Task statement:
Below are entries with pictures among them; reproduce exactly, and only, the lines from the one containing "focal_35mm: 54" down to the one containing "f_number: 6.3", without the pictures.

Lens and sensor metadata
+ + + + +

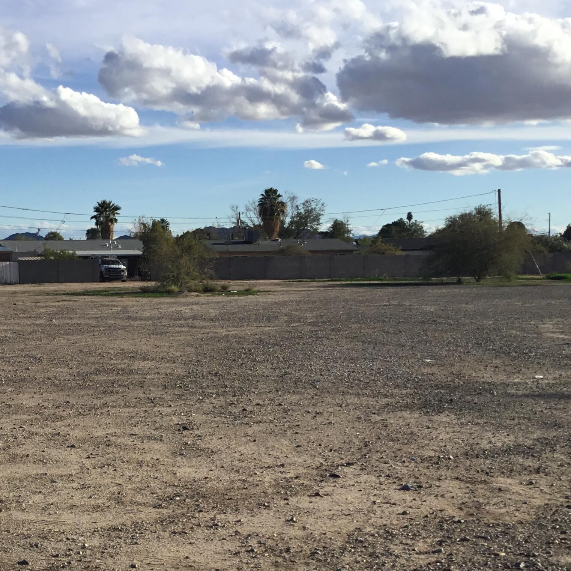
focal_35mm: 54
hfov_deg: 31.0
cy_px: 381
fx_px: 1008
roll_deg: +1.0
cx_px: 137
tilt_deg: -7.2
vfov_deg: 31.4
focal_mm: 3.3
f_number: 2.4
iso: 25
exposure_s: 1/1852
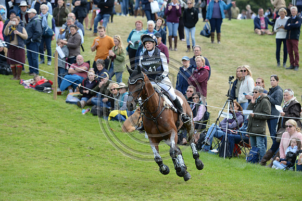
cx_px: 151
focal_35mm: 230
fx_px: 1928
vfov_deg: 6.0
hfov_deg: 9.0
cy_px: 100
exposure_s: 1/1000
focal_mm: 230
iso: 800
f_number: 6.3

+ + + + +

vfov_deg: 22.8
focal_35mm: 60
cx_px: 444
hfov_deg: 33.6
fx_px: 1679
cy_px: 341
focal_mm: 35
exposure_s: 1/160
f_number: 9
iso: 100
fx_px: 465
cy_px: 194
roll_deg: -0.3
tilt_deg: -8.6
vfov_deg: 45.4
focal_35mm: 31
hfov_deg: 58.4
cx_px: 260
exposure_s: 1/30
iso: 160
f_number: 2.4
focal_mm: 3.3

+ + + + +

Finished exercise:
focal_35mm: 54
hfov_deg: 31.0
cy_px: 381
fx_px: 1008
roll_deg: +1.0
cx_px: 137
tilt_deg: -7.2
vfov_deg: 31.4
focal_mm: 3.3
f_number: 2.4
iso: 25
exposure_s: 1/1852
cx_px: 151
focal_35mm: 230
fx_px: 1928
vfov_deg: 6.0
hfov_deg: 9.0
cy_px: 100
exposure_s: 1/1000
focal_mm: 230
iso: 800
f_number: 6.3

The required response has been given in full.